Why this matters for engineering teams
Conway's Law explains many common architectural problems. When your deployment process involves five different teams, you end up with complex, multi-stage deployment pipelines. When your frontend and backend teams rarely talk, you get APIs that don't quite fit the user interface needs. When teams are organized by technology layer (database team, API team, frontend team), you get systems that reflect those boundaries rather than user workflows.
The law has the greatest impact when multiple teams collaborate on shared systems. Physical separation, different time zones, or organizational silos create communication friction that directly translates into system friction. Teams that can't easily coordinate produce systems that can't easily integrate.
Real-world evidence from major tech companies
Amazon provides the clearest example of Conway's Law at scale. Their eCommerce platform started as a monolith built by a small, unified team. As Amazon grew and organized into separate teams for web, fulfillment, and billing, their architecture evolved into microservices that mirror these business domains. Their famous "two-pizza teams" approach—where teams should be small enough that two pizzas can feed them—produces autonomous services owned end-to-end by autonomous teams.

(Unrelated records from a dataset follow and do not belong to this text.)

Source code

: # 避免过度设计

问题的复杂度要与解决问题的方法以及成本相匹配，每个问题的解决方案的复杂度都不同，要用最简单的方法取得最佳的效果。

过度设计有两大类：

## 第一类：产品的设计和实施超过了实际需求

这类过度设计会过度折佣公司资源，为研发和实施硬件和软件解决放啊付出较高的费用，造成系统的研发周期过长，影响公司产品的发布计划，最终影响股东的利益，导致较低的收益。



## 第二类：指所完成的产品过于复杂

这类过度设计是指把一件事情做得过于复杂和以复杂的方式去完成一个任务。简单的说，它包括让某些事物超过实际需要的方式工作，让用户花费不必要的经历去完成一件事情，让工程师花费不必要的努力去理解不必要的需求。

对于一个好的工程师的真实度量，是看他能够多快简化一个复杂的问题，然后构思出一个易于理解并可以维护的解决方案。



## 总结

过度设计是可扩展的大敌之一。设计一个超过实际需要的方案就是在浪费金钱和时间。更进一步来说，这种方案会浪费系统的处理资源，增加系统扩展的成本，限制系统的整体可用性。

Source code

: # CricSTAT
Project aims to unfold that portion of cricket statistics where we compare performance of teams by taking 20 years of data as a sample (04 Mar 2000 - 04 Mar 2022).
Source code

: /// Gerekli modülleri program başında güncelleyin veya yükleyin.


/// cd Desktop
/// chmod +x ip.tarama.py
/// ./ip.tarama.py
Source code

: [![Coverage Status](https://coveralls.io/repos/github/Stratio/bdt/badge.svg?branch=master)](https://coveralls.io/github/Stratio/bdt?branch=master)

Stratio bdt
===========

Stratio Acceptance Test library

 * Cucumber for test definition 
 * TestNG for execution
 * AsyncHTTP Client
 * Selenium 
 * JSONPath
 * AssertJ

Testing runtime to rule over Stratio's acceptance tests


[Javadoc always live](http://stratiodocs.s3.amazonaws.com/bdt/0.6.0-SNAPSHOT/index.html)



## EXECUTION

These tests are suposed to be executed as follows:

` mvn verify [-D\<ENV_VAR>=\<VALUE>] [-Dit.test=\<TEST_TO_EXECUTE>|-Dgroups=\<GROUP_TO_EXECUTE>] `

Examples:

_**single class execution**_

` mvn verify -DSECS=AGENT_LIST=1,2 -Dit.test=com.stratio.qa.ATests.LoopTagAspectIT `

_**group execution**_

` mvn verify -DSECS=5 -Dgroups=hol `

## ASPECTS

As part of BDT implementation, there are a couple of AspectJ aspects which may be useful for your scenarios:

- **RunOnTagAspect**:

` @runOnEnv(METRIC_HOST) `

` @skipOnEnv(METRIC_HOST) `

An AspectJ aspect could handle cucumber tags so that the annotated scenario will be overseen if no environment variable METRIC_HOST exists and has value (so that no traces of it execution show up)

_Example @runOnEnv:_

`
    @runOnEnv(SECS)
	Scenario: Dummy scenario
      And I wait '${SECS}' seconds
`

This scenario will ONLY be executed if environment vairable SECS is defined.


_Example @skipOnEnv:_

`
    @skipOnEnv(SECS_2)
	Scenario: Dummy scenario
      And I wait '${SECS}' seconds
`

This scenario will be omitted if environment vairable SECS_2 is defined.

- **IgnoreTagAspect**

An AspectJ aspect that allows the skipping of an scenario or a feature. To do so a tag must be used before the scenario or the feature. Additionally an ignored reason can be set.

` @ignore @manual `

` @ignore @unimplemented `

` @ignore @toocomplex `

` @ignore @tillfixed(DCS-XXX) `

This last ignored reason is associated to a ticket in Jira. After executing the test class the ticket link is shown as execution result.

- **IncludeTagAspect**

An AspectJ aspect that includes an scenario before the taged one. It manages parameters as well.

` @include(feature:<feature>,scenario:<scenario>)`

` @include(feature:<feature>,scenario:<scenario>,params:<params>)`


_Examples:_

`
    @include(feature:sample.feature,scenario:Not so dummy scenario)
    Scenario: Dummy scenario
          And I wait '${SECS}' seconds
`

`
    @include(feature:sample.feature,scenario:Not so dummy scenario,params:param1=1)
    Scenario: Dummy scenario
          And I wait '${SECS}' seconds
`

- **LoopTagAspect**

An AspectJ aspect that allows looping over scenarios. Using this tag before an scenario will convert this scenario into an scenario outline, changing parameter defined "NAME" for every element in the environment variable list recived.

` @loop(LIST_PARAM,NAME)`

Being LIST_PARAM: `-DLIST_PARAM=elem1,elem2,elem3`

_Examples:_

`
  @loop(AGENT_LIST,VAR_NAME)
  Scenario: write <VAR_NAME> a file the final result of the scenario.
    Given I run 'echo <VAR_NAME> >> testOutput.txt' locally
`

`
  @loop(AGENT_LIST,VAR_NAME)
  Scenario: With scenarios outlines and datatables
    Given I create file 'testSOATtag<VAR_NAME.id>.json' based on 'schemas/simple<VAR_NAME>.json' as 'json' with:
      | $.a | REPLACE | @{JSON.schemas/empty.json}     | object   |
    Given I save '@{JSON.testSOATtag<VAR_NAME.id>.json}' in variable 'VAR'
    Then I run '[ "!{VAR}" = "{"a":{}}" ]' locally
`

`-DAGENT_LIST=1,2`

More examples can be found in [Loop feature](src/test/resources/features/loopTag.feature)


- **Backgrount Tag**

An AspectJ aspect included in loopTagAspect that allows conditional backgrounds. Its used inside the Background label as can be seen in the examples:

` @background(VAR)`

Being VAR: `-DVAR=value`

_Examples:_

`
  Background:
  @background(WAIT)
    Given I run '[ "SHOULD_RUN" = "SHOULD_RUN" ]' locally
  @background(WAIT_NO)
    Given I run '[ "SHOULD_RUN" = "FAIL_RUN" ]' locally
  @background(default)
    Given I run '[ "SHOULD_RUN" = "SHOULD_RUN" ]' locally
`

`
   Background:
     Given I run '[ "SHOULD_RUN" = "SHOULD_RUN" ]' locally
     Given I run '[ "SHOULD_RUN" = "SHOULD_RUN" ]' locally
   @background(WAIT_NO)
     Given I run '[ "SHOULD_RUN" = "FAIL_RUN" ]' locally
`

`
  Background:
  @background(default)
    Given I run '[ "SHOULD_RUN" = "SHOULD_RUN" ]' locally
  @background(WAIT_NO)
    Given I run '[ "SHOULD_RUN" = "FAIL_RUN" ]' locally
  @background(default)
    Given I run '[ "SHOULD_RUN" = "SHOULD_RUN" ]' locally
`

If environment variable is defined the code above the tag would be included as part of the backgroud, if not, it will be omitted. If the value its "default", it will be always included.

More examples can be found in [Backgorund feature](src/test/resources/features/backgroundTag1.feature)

Netflix demonstrated the strategic application through what's called the "Inverse Conway Maneuver." They had about 20 fragmented observability applications built by three separate teams, creating a disjointed user experience. Netflix deliberately reorganized these teams into a single, unified group focused on observability as a platform. The result: a cohesive system that serves users better than the previous fragmented approach.

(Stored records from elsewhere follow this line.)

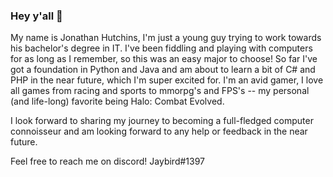### Hey y'all 👋

  My name is Jonathan Hutchins, I'm just a young guy trying to work towards his bachelor's degree in IT. I've been fiddling and playing with computers for as long as I remember,
 so this was an easy major to choose! So far I've got a foundation in Python and Java and am about to learn a bit of C# and PHP in the near future, which I'm super excited for.
 I'm an avid gamer, I love all games from racing and sports to mmorpg's and FPS's -- my personal (and life-long) favorite being Halo: Combat Evolved. 
 
  I look forward to sharing my journey to becoming a full-fledged computer connoisseur and am looking forward to any help or feedback in the near future.
  
  Feel free to reach me on discord!  Jaybird#1397

<!--
**jhutch12/jhutch12** is a ✨ _special_ ✨ repository because its `README.md` (this file) appears on your GitHub profile.

Here are some ideas to get you started:

- 🔭 I’m currently working on ...
- 🌱 I’m currently learning ...
- 👯 I’m looking to collaborate on ...
- 🤔 I’m looking for help with ...
- 💬 Ask me about ...
- 📫 How to reach me: ...
- 😄 Pronouns: ...
- ⚡ Fun fact: ...
-->
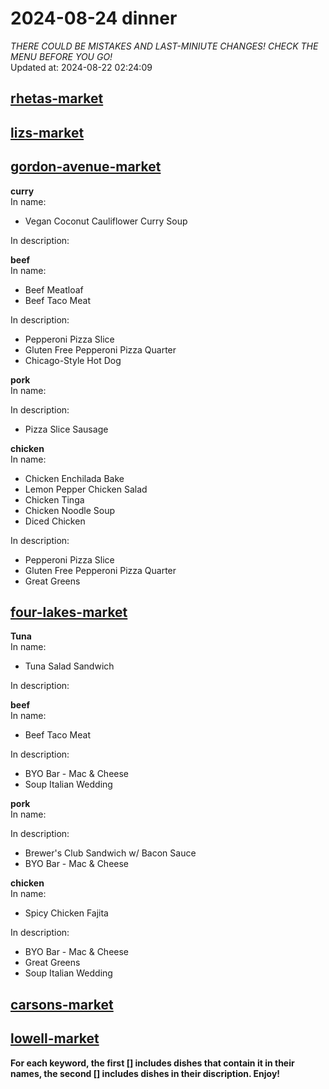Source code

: # 2024-08-24 dinner  
*THERE COULD BE MISTAKES AND LAST-MINIUTE CHANGES! CHECK THE MENU BEFORE YOU GO!*  
Updated at: 2024-08-22 02:24:09  
## [rhetas-market](https://wisc-housingdining.nutrislice.com/menu/rhetas-market/dinner/2024-08-24)  
## [lizs-market](https://wisc-housingdining.nutrislice.com/menu/lizs-market/dinner/2024-08-24)  
## [gordon-avenue-market](https://wisc-housingdining.nutrislice.com/menu/gordon-avenue-market/dinner/2024-08-24)  
**curry**  
In name:   
 - Vegan Coconut Cauliflower Curry Soup  
  
In description:   
  
**beef**  
In name:   
 - Beef Meatloaf  
 - Beef Taco Meat  
  
In description:   
 - Pepperoni Pizza Slice  
 - Gluten Free Pepperoni Pizza Quarter  
 - Chicago-Style Hot Dog  
  
**pork**  
In name:   
  
In description:   
 - Pizza Slice Sausage  
  
**chicken**  
In name:   
 - Chicken Enchilada Bake  
 - Lemon Pepper Chicken Salad  
 - Chicken Tinga  
 - Chicken Noodle Soup  
 - Diced Chicken  
  
In description:   
 - Pepperoni Pizza Slice  
 - Gluten Free Pepperoni Pizza Quarter  
 - Great Greens  
  
## [four-lakes-market](https://wisc-housingdining.nutrislice.com/menu/four-lakes-market/dinner/2024-08-24)  
**Tuna**  
In name:   
 - Tuna Salad Sandwich  
  
In description:   
  
**beef**  
In name:   
 - Beef Taco Meat  
  
In description:   
 - BYO Bar - Mac & Cheese  
 - Soup Italian Wedding  
  
**pork**  
In name:   
  
In description:   
 - Brewer's Club Sandwich w/ Bacon Sauce  
 - BYO Bar - Mac & Cheese  
  
**chicken**  
In name:   
 - Spicy Chicken Fajita  
  
In description:   
 - BYO Bar - Mac & Cheese  
 - Great Greens  
 - Soup Italian Wedding  
  
## [carsons-market](https://wisc-housingdining.nutrislice.com/menu/carsons-market/dinner/2024-08-24)  
## [lowell-market](https://wisc-housingdining.nutrislice.com/menu/lowell-market/dinner/2024-08-24)  
  
**For each keyword, the first [] includes dishes that contain it in their names, the second [] includes dishes in their discription. Enjoy!**  
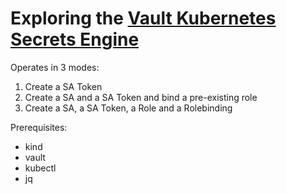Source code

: # Exploring the [Vault Kubernetes Secrets Engine](https://developer.hashicorp.com/vault/docs/secrets/kubernetes)

Operates in 3 modes:
1. Create a SA Token
2. Create a SA and a SA Token and bind a pre-existing role
3. Create a SA, a SA Token, a Role and a Rolebinding

Prerequisites:
- kind
- vault
- kubectl
- jq


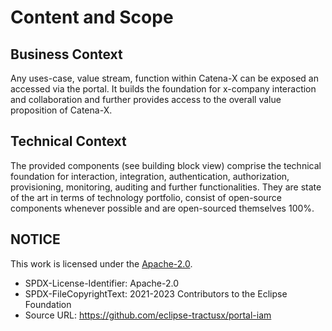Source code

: # Content and Scope

## Business Context

Any uses-case, value stream, function within Catena-X can be exposed an accessed via the portal. It builds the foundation for x-company interaction and collaboration and further provides access to the overall value proposition of Catena-X.

## Technical Context

The provided components (see building block view) comprise the technical foundation for interaction, integration, authentication, authorization, provisioning, monitoring, auditing and further functionalities. They are state of the art in terms of technology portfolio, consist of open-source components whenever possible and are open-sourced themselves 100%.

## NOTICE

This work is licensed under the [Apache-2.0](https://www.apache.org/licenses/LICENSE-2.0).

- SPDX-License-Identifier: Apache-2.0
- SPDX-FileCopyrightText: 2021-2023 Contributors to the Eclipse Foundation
- Source URL: https://github.com/eclipse-tractusx/portal-iam
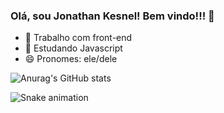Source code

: ### Olá, sou Jonathan Kesnel! Bem vindo!!! 👋


- 🔭 Trabalho com front-end
- 🌱 Estudando Javascript 
- 😄 Pronomes: ele/dele

![Anurag's GitHub stats](https://github-readme-stats.vercel.app/api?username=jonathankesnel&show_icons=true&theme=radical)

![Snake animation](https://github.com/Jonathankesnel/Jonathankesnel/blob/output/github-contribution-grid-snake.svg)
  
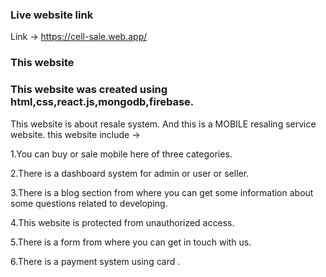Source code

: ### Live website link

Link -> https://cell-sale.web.app/

### This website

### This website was created using html,css,react.js,mongodb,firebase.

This website is about resale system. And this is a MOBILE resaling service website. this website include ->

1.You can buy or sale mobile here of three categories.

2.There is a dashboard system for admin or user or seller.

3.There is a blog section from where you can get some information about some questions related to developing.

4.This website is protected from unauthorized access.

5.There is a form from where you can get in touch with us.

6.There is a payment system using card .

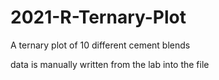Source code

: # 2021-R-Ternary-Plot
A ternary plot of 10 different cement blends  

data is manually written from the lab into the file



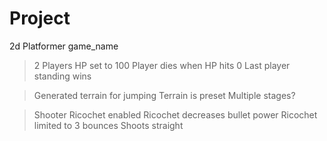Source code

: # Project
2d Platformer game_name

> 2 Players
  > HP set to 100
  > Player dies when HP hits 0
  > Last player standing wins
  
> Generated terrain for jumping
  > Terrain is preset
  > Multiple stages?
  
> Shooter
  > Ricochet enabled
  > Ricochet decreases bullet power
  > Ricochet limited to 3 bounces
  > Shoots straight

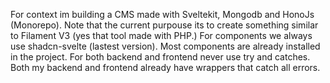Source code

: For context im building a CMS made with Sveltekit, Mongodb and HonoJs (Monorepo).
Note that the current purpouse its to create something similar to Filament V3 (yes that tool made with PHP.)
For components we always use shadcn-svelte (lastest version). Most components are already installed in the project.
For both backend and frontend never use try and catches. Both my backend and frontend already have wrappers that catch all errors.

Spotify's squad model shows Conway's Law in a positive light. Small, cross-functional squads each own specific product features, resulting in a modular product architecture where autonomous teams build autonomous components. The communication patterns within squads (tight collaboration) and between squads (loose coordination) directly reflect the system architecture.
The strategic opportunity: Inverse Conway Maneuver
Smart engineering leaders don't just accept Conway's Law—they use it strategically. The Inverse Conway Maneuver involves deliberately organizing teams to achieve desired system architecture. Instead of letting existing communication patterns dictate system design, you restructure teams first to encourage the architecture you want.
This means defining your target architecture, then aligning team boundaries with system boundaries. Want loosely coupled microservices? Create autonomous, cross-functional teams organized around business capabilities rather than technical functions. Want better integration between components? Ensure the teams building those components communicate regularly and share context.
Practical implementation for modern development
Conway's Law applies directly to current practices like microservices, DevOps, and agile development. Cross-functional agile teams naturally produce more modular software because they handle everything from requirements to deployment. DevOps practices break down the traditional development-operations silos, leading to systems designed for operational concerns from the start.
For microservices specifically, Conway's Law suggests that service boundaries should match team boundaries. If you have five teams, you probably want around five major services, not fifty. Each team should be able to develop, test, and deploy their service independently, which requires both organizational autonomy and architectural decoupling.
The law also explains why premature adoption of complex architectures often fails. A small startup team trying to build microservices often creates unnecessary complexity because their communication patterns don't match the architectural complexity they're attempting. The team communicates as one unit but tries to build as if they were multiple units.
"Conway's Law is just about org charts" - The law focuses on actual communication patterns, not formal organizational structure. Two teams might report to the same manager but rarely coordinate, or teams in different departments might collaborate closely. What matters is how information flows, not who reports to whom.
"You should always organize teams to match current architecture" - This gets Conway's Law backward. The strategic insight is organizing teams to match your desired architecture, not your current one. If your current architecture has problems, reorganizing teams around it just perpetuates those problems.
"Conway's Law means perfect team-to-system mapping" - The law describes communication structure influence, not one-to-one team-to-component mapping. A single team might own multiple small services, or multiple teams might contribute to different aspects of a large system, as long as the communication patterns support the desired architecture.